## Task statement
Would you go through the records below and copy each line with the string "none"?

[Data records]
·····
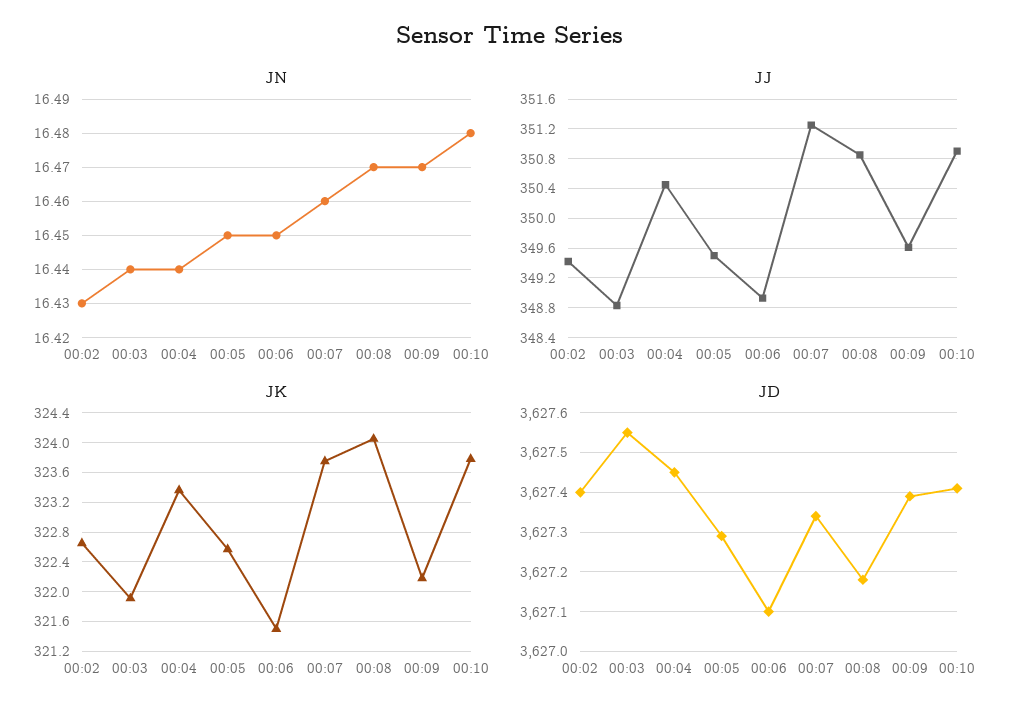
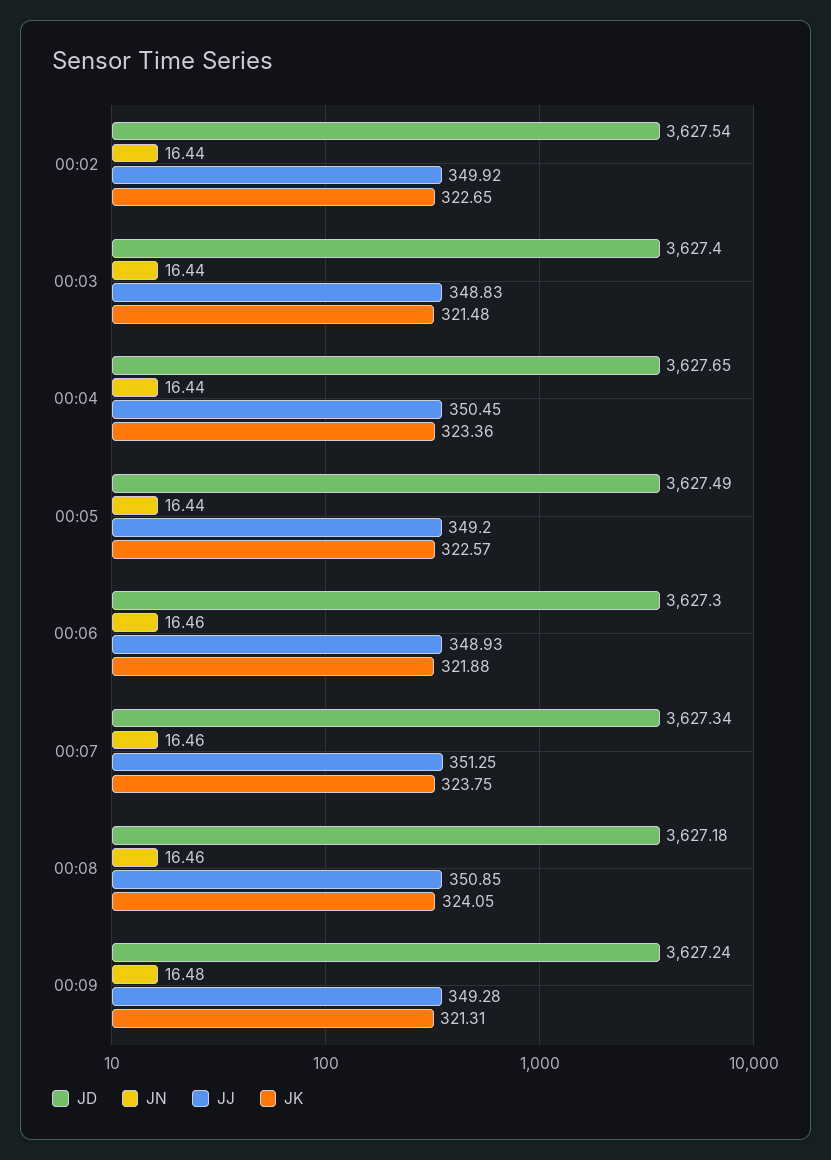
JN, 00:02: 16.43 -> 16.44
JN, 00:05: 16.45 -> 16.44
JN, 00:06: 16.45 -> 16.46
JN, 00:08: 16.47 -> 16.46
JN, 00:09: 16.47 -> 16.48
JN, 00:10: 16.48 -> none
JJ, 00:02: 349.4 -> 349.92
JJ, 00:05: 349.5 -> 349.2
JJ, 00:09: 349.6 -> 349.28
JJ, 00:10: 350.9 -> none
JK, 00:03: 321.9 -> 321.48
JK, 00:06: 321.5 -> 321.88
JK, 00:09: 322.2 -> 321.31
JK, 00:10: 323.8 -> none
JD, 00:02: 3627.4 -> 3627.54
JD, 00:03: 3627.55 -> 3627.4
JD, 00:04: 3627.45 -> 3627.65
JD, 00:05: 3627.3 -> 3627.49
JD, 00:06: 3627.1 -> 3627.3
JD, 00:09: 3627.4 -> 3627.24
JD, 00:10: 3627.4 -> none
·····
## Answer for this exercise
JN, 00:10: 16.48 -> none
JJ, 00:10: 350.9 -> none
JK, 00:10: 323.8 -> none
JD, 00:10: 3627.4 -> none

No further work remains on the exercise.